__Exercise__: What is the number of lines below that contain the word "serif"? Respond with that number alone.

::::

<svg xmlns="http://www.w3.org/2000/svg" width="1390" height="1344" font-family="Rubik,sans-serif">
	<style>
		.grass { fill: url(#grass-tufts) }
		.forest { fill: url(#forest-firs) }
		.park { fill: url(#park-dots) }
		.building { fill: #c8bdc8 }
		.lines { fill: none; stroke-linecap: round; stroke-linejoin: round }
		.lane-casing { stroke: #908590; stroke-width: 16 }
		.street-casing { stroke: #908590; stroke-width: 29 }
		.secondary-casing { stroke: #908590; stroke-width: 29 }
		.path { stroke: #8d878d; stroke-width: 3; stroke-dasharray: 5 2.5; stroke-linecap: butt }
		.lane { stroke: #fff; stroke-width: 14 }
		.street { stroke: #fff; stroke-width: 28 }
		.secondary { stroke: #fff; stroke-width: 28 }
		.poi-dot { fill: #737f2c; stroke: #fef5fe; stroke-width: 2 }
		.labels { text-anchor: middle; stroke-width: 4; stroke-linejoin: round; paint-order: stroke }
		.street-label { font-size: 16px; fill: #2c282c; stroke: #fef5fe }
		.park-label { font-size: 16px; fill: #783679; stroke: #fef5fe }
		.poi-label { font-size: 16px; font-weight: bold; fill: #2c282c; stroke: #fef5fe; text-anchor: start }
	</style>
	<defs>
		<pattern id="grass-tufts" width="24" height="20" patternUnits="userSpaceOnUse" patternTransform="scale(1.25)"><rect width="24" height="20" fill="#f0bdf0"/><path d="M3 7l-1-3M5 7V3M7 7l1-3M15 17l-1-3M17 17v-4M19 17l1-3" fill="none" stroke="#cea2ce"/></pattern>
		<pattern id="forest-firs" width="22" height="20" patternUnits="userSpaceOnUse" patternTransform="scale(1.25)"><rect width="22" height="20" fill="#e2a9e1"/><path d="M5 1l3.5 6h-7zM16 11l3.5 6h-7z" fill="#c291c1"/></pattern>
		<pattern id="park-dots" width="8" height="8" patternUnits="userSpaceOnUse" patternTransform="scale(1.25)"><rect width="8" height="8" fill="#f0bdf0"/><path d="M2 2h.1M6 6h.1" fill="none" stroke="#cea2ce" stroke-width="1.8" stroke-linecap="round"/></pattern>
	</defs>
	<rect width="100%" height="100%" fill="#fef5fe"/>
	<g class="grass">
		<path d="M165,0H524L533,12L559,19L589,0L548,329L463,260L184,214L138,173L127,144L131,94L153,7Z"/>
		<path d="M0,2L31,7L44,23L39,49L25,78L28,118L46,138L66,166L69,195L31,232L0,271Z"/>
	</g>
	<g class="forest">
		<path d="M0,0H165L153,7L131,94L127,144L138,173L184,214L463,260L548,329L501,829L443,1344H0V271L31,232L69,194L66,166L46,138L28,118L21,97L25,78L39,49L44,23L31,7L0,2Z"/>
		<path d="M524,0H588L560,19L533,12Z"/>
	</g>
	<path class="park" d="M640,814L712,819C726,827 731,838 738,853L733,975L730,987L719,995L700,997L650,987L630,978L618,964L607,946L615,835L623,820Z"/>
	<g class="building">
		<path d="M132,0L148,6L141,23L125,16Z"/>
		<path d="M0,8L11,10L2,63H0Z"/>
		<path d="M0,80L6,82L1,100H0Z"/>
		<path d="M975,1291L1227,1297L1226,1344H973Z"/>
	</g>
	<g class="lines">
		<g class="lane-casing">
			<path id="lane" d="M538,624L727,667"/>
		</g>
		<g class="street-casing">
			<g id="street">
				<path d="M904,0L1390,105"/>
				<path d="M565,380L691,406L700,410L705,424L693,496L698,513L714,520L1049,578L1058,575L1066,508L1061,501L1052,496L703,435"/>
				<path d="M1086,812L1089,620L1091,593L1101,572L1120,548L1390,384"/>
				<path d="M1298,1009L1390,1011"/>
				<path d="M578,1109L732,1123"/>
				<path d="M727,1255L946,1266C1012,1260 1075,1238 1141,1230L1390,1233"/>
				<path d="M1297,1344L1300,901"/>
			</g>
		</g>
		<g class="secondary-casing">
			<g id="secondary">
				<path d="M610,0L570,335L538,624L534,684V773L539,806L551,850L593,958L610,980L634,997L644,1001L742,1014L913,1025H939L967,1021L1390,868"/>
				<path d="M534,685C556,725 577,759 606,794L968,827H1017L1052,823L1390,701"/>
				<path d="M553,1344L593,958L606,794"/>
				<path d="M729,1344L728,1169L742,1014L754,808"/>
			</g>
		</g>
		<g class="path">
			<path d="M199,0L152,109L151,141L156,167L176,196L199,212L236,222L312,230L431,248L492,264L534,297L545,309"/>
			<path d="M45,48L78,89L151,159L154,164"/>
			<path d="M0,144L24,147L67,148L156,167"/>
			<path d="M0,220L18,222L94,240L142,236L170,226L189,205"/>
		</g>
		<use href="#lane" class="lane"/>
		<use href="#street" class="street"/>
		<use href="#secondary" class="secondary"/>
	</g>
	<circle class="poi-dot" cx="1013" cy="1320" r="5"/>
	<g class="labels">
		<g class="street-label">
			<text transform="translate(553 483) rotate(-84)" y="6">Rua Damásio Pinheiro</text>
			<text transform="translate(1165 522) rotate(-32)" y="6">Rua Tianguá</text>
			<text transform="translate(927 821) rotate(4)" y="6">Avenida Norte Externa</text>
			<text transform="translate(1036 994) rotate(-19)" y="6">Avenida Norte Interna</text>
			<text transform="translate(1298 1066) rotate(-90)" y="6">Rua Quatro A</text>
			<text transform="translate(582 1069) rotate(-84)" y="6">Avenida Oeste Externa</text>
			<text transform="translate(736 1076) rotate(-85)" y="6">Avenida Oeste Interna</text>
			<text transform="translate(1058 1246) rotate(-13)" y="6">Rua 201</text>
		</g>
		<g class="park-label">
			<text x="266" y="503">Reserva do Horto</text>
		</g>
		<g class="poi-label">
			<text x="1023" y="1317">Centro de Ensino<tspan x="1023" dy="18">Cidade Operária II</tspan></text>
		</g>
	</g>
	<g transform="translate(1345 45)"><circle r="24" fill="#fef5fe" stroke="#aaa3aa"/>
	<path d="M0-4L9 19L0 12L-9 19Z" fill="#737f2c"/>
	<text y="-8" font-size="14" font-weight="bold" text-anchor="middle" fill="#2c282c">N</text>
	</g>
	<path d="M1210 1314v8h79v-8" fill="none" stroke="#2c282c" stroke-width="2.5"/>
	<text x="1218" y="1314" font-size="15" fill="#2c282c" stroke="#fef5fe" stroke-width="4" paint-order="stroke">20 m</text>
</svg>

::::

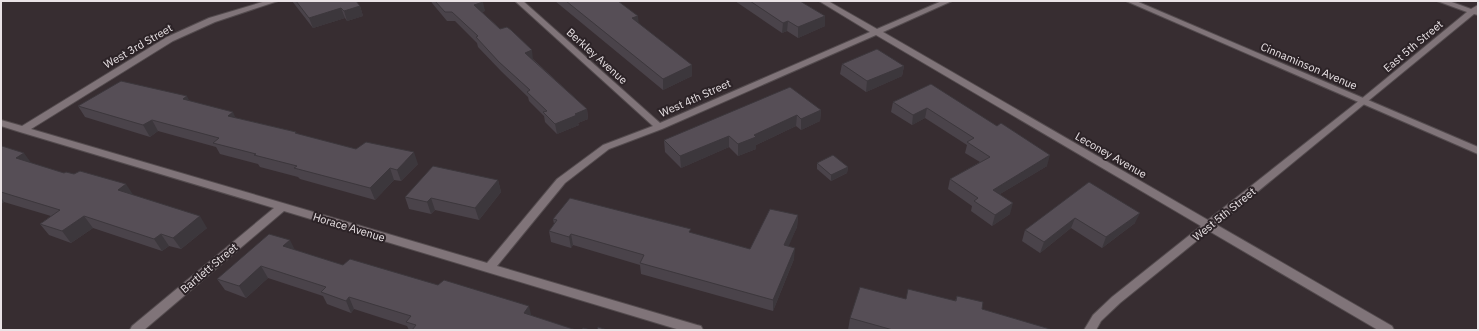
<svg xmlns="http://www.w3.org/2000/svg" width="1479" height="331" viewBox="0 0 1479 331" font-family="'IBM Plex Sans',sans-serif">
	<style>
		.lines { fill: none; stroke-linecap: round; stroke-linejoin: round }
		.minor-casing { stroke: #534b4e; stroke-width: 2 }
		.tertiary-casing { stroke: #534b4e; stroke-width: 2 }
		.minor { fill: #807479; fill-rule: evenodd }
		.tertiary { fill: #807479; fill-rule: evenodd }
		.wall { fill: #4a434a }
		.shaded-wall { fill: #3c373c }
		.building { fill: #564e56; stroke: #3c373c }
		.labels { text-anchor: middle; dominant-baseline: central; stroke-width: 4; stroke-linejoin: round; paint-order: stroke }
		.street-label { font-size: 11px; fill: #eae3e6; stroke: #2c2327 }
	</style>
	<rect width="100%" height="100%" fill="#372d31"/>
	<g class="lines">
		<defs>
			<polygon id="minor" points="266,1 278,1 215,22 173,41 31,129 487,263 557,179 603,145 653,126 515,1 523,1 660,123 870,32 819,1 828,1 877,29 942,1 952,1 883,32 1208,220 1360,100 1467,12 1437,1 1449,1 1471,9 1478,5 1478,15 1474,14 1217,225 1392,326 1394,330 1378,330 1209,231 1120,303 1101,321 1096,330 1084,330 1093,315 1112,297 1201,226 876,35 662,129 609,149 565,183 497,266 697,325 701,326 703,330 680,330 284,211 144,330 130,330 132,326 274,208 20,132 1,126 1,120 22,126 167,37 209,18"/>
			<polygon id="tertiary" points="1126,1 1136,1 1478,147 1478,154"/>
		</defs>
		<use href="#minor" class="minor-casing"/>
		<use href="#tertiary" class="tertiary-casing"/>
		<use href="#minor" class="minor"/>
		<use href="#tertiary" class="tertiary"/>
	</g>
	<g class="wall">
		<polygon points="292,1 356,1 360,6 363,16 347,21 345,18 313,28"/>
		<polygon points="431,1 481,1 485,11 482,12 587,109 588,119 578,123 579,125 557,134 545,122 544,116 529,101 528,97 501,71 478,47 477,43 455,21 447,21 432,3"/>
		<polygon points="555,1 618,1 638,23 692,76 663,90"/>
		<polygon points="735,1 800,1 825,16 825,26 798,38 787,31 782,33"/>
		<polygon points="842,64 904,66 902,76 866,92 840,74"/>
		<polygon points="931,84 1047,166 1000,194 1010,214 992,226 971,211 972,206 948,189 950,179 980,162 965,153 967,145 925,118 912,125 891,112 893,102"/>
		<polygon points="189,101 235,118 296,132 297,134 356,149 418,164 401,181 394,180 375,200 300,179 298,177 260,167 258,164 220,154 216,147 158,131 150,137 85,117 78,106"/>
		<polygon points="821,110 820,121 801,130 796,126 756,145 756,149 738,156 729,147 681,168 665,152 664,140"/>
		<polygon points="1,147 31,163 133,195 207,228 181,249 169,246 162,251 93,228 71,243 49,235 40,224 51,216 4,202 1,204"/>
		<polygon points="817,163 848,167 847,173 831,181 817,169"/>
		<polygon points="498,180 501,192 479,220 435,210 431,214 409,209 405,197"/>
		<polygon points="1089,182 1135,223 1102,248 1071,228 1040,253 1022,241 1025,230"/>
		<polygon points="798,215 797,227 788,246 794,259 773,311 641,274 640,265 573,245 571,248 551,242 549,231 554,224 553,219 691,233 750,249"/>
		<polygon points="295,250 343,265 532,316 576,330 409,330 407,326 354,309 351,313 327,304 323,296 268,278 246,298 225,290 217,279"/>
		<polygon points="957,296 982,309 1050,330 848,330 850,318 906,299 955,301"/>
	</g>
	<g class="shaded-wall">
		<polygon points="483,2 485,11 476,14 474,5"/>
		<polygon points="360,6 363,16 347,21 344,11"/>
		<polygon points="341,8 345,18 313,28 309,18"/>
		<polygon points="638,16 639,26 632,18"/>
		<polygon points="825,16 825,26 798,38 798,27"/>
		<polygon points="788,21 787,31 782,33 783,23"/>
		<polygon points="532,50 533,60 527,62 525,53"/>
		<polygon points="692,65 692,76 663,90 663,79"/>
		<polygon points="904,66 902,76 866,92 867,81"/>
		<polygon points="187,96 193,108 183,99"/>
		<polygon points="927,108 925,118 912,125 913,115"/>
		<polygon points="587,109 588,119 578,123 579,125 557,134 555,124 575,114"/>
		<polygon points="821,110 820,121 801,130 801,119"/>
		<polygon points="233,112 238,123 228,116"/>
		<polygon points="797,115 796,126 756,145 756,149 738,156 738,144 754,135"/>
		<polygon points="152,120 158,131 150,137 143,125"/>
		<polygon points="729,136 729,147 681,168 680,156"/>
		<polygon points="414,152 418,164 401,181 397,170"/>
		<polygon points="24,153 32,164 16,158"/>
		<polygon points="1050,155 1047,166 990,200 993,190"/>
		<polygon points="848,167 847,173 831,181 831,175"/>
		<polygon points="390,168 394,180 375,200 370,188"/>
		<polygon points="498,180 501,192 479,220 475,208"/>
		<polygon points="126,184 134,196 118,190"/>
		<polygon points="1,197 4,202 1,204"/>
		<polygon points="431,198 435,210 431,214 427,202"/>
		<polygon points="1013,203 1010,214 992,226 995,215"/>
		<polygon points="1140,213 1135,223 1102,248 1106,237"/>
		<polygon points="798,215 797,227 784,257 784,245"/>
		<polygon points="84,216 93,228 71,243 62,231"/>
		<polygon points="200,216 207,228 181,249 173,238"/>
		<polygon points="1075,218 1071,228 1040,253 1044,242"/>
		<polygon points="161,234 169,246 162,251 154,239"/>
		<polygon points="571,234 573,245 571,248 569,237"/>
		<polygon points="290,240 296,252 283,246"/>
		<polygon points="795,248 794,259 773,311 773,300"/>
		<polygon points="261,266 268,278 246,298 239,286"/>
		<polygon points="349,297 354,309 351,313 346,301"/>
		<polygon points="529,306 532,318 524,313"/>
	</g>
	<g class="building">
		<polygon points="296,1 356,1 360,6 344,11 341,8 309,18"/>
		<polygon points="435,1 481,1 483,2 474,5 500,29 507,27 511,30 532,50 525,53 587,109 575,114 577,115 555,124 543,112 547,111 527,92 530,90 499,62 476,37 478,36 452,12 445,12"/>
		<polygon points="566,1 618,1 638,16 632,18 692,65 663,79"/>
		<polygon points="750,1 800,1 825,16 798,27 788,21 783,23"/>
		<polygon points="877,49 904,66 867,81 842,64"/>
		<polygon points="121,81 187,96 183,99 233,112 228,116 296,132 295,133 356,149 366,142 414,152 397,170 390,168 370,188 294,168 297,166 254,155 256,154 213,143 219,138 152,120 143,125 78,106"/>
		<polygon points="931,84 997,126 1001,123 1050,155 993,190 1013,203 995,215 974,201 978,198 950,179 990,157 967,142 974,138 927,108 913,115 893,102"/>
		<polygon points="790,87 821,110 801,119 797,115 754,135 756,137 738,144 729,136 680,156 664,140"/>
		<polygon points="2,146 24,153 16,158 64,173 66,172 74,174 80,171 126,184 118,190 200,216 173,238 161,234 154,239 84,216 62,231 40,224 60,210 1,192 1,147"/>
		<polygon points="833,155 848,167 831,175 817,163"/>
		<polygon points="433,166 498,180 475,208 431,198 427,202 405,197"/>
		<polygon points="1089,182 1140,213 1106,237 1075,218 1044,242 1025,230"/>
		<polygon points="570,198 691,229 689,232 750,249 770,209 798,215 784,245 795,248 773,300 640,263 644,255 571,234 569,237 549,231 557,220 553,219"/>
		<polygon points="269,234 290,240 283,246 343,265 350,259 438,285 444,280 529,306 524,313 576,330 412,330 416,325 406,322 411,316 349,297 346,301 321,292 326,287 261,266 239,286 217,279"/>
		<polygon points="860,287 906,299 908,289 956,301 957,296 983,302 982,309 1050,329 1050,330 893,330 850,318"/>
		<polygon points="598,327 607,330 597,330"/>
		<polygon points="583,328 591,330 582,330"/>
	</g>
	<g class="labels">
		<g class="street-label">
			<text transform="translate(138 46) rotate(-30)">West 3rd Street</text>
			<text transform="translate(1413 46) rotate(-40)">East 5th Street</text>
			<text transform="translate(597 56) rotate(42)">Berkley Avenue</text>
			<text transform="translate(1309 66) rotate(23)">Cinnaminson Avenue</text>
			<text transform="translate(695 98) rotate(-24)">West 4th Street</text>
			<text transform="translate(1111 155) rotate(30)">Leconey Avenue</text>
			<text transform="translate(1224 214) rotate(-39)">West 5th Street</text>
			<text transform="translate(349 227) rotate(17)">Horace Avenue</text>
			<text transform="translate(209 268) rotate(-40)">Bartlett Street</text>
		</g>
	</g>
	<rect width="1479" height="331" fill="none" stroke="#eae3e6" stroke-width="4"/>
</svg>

::::

__Result__: 2